» **WHAT IS REQUIRED**
From the items below, extract every line that contains the string "criteria". Matching is case-sensitive.

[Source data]
+ + + + + + +

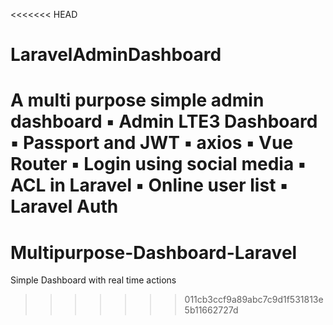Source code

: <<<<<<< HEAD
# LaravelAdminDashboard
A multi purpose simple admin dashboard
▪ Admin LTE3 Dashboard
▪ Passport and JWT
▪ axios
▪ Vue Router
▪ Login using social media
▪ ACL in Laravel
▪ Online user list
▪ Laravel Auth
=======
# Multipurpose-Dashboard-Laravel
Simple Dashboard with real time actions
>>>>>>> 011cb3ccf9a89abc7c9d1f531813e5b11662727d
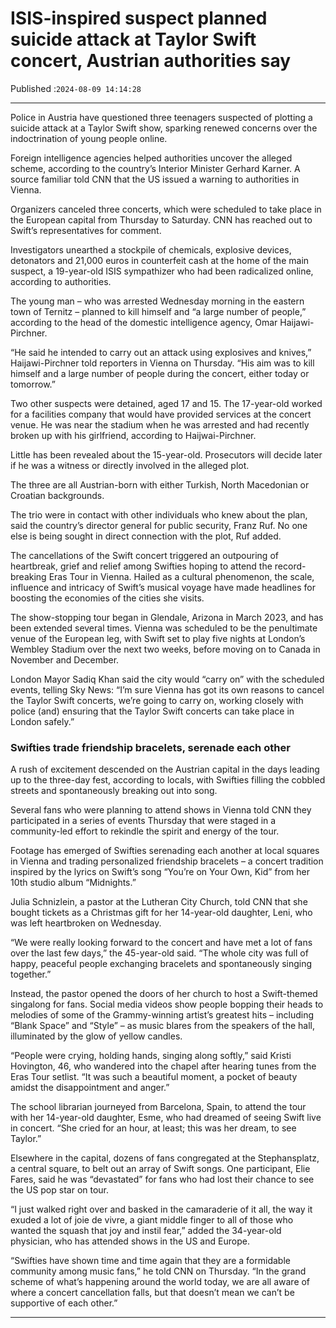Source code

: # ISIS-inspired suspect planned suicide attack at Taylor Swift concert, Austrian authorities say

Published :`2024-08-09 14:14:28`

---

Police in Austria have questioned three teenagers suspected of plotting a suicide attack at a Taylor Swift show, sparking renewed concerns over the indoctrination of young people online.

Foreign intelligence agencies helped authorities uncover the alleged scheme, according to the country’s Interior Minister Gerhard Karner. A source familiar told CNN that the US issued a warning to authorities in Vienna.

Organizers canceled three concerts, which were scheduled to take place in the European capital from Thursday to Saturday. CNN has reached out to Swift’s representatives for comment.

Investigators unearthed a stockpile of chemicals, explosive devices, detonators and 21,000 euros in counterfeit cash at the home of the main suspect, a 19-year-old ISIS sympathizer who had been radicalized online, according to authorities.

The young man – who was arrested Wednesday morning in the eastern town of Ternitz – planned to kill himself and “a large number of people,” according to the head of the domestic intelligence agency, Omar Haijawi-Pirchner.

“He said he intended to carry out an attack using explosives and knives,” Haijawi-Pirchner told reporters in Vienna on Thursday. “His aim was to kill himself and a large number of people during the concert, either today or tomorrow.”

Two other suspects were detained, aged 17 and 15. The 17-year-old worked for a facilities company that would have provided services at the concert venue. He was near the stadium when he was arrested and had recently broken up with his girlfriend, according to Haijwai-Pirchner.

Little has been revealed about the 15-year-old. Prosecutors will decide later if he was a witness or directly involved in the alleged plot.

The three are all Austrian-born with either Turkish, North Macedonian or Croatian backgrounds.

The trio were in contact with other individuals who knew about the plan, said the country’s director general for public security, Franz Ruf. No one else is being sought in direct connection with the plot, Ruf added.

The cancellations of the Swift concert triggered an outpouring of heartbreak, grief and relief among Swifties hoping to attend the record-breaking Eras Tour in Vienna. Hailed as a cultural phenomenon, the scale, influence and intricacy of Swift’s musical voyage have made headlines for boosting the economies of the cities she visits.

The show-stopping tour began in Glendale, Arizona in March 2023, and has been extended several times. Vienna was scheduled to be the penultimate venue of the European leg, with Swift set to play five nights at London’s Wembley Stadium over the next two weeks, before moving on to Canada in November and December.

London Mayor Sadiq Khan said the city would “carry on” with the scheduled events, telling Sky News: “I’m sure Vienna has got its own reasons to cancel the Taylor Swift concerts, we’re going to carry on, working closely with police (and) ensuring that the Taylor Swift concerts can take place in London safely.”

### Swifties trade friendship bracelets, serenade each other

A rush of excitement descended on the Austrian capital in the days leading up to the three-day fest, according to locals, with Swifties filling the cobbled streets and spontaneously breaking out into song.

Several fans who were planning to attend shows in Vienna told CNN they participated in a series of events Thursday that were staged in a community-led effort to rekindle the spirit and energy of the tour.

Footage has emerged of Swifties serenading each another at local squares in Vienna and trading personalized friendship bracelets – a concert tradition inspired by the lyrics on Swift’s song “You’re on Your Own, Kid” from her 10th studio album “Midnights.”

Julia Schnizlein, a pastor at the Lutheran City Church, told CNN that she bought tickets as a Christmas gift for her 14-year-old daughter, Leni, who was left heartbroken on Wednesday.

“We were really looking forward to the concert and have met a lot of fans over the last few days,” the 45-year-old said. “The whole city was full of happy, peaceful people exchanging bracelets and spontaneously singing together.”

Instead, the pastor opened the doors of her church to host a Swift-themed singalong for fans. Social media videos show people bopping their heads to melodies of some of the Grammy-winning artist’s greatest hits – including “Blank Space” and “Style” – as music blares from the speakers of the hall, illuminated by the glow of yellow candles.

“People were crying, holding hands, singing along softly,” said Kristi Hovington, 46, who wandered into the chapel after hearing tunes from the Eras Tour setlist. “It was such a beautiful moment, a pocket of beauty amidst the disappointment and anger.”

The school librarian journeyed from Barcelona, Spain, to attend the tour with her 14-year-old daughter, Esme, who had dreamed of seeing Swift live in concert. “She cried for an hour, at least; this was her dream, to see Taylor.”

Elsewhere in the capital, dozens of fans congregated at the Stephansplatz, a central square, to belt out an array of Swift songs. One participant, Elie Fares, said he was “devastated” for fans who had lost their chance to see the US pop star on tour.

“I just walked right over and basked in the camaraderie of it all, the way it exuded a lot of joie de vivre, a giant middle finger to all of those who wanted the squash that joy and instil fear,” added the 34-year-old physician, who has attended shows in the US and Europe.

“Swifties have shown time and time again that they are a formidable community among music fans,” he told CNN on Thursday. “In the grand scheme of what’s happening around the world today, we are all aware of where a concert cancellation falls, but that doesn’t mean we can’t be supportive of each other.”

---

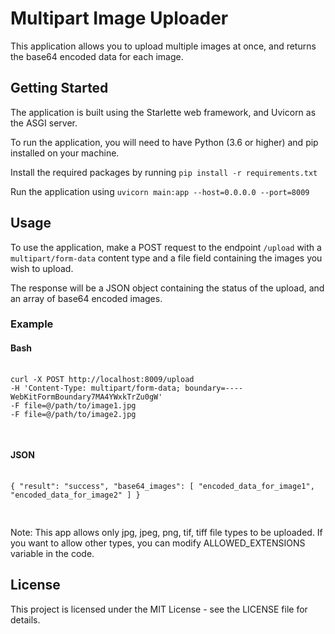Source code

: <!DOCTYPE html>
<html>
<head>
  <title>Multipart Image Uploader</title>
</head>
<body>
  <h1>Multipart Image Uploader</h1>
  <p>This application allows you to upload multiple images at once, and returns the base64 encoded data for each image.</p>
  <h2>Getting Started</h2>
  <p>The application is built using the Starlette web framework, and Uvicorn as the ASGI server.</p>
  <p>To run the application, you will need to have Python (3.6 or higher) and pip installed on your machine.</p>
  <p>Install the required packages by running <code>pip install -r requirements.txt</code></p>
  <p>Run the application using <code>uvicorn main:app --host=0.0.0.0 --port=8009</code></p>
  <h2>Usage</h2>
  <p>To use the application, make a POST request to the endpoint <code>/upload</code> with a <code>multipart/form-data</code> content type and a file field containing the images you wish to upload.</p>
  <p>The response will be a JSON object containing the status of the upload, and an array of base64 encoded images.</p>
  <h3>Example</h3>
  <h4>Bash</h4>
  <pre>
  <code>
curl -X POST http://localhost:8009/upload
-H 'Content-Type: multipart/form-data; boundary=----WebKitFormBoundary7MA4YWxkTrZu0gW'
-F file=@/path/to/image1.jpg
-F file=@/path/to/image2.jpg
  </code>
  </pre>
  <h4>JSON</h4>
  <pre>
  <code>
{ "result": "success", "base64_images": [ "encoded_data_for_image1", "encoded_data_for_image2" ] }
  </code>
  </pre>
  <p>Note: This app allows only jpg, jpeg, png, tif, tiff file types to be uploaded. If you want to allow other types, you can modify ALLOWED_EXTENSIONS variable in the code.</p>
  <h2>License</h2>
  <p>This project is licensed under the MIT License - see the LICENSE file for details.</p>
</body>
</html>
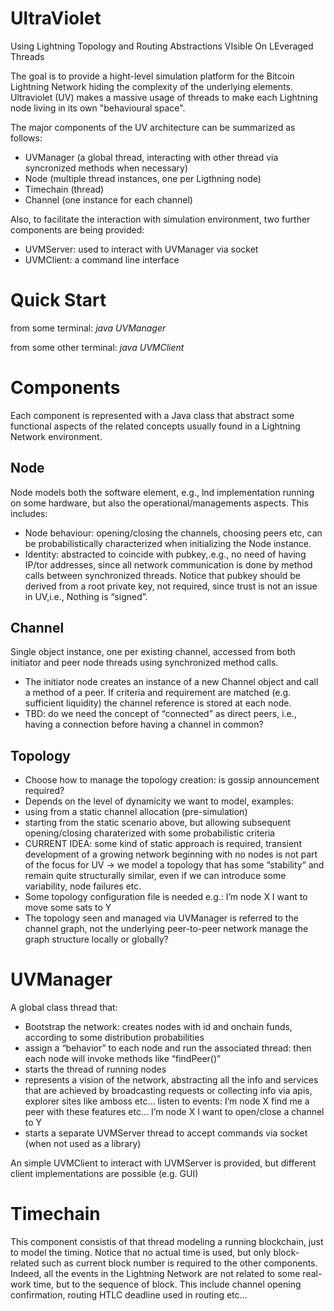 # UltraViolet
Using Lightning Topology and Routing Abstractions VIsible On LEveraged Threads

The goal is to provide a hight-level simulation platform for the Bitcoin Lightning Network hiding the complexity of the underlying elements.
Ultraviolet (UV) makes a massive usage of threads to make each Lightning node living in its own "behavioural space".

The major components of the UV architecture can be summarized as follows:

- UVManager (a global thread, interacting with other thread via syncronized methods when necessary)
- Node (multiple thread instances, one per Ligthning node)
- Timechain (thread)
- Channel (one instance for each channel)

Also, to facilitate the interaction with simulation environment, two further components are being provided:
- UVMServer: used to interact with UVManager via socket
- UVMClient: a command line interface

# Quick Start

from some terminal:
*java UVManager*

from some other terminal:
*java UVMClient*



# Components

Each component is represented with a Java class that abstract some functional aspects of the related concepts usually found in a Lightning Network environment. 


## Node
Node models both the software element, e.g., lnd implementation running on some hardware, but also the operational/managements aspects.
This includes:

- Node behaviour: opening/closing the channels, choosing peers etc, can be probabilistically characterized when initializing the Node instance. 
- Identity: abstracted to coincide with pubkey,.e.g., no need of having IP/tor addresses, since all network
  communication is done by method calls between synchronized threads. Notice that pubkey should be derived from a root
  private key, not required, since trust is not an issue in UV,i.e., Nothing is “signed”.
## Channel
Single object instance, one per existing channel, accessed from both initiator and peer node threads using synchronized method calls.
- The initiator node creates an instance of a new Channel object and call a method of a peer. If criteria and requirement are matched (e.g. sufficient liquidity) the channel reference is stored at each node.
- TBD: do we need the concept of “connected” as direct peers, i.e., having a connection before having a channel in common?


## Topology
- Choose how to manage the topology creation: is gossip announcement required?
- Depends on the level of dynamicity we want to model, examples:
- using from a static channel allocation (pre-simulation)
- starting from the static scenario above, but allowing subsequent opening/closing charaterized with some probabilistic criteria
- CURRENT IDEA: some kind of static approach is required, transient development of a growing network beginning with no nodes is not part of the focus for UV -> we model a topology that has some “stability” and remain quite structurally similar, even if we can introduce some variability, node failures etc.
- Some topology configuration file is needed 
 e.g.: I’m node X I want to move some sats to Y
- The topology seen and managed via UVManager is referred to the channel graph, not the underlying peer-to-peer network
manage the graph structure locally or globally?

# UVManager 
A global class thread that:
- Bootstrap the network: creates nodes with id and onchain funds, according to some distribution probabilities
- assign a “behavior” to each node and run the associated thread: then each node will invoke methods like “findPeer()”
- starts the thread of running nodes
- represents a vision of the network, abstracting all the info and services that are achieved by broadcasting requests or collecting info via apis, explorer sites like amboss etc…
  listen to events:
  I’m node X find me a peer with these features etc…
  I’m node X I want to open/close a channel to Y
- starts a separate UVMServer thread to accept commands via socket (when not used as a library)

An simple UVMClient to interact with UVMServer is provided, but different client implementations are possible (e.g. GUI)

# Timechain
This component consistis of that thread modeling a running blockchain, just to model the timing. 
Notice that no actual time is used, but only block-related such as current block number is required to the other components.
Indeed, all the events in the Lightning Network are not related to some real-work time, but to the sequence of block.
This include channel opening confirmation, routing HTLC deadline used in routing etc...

+ + + + + + +

» **RESULT**
- The initiator node creates an instance of a new Channel object and call a method of a peer. If criteria and requirement are matched (e.g. sufficient liquidity) the channel reference is stored at each node.
- starting from the static scenario above, but allowing subsequent opening/closing charaterized with some probabilistic criteria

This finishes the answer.